Die Leitung der mitgliederstärksten Schweizer Landeskirche nimmt klar Stellung zur «Selbstbestimmungsinitiative» der SVP. In einer Mitteilung zeigt sich der Synodalrat der Reformierten Kirchen Bern-Jura-Solothurn (Refbejuso) überzeugt, dass die christliche Tradition und die christlichen Werte «den unermüdlichen Einsatz für die Menschenrechte nahelegen». Daher sei er besorgt, dass die Initiative «Schweizer Recht statt fremde Richter» darauf abziele, die Europäische Menschenrechtskonvention ausser Kraft zu setzen bzw. zu kündigen.
Gemäss dem Synodalrat sind die Menschenrechte «der Versuch, den mit den Werten und der Tradition der christlichen Kirchen eng verbundenen Begriff des Geistes der Geschwisterlichkeit auf die politische Ebene zu übertragen». Sich dafür einzusetzen, sei deshalb dringend erforderlich – vor allem auch für die Kirche.

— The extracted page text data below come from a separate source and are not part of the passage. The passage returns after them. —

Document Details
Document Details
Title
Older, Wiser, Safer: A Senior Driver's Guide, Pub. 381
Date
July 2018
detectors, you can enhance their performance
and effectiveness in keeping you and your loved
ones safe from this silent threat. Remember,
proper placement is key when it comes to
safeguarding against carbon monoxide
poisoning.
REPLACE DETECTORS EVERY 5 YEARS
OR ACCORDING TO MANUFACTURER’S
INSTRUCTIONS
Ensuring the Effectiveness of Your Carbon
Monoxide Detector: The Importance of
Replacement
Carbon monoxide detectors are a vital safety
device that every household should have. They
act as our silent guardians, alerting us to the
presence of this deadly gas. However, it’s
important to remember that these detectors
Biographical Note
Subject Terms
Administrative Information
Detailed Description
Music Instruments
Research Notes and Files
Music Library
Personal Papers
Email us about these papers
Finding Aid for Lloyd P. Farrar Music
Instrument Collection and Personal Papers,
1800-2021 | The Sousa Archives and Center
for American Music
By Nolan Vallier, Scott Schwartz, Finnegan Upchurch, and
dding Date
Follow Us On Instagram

Denn wie bereits der Rat des Schweizerischen Evangelischen Kirchenbunds (SEK) festgehalten habe: «Die Geschwisterlichkeit in der Kirche ist das Vorbild für die menschliche Gemeinschaft über Grenzen hinweg.» So stünde es der Schweiz als international stark verflochtenem Land schlecht an, die EMRK zu kündigen.
Unter fremden Richtern sind auch eigene
Die Initiative schüre Angst vor «fremden» Richtern – obwohl die Schweiz wie die andern teilnehmenden Nationen im Kollegium der Richterinnen und Richter vertreten sei, hält der Berner Synodalrat weiter fest. Und hält wiederum mit einer Feststellung des Kirchenbundrates entgegen: Niemand könne Richter in eigener Sache sein. «Die eigenen politischen Entscheidungen zur letzten Instanz zu erheben, widerspricht dem Willen Gottes ebenso wie dem Geist der Demokratie.»
Für die Berner Kirchenleitung steht es ausser Frage – wie auch für den Bundesrat und die Mehrheit von National- und Ständerat –, dass der Grundrechtsschutz der EMRK in der Schweiz weiterhin Geltung haben muss. Sie ruft die Stimmberechtigten deshalb auf, bei der Entscheidfindung diesen eng mit den christlichen Werten und Traditionen verknüpften Aspekten besondere Beachtung zu schenken.
Rückversicherung und Garantie für Mindeststandards
Der Europarat und die Europäische Menschenrechtskonvention (EMRK) wurden nach dem Zweiten Weltkrieg ins Leben gerufen. Sie garantieren die Einhaltung von Mindeststandards und sind Rückversicherungen für einzelne Menschen und Minderheiten. Zudem sollen sie als starke Institutionen die Gräueltaten in Kriegen zumindest auf europäischem Boden künftig verhindern helfen.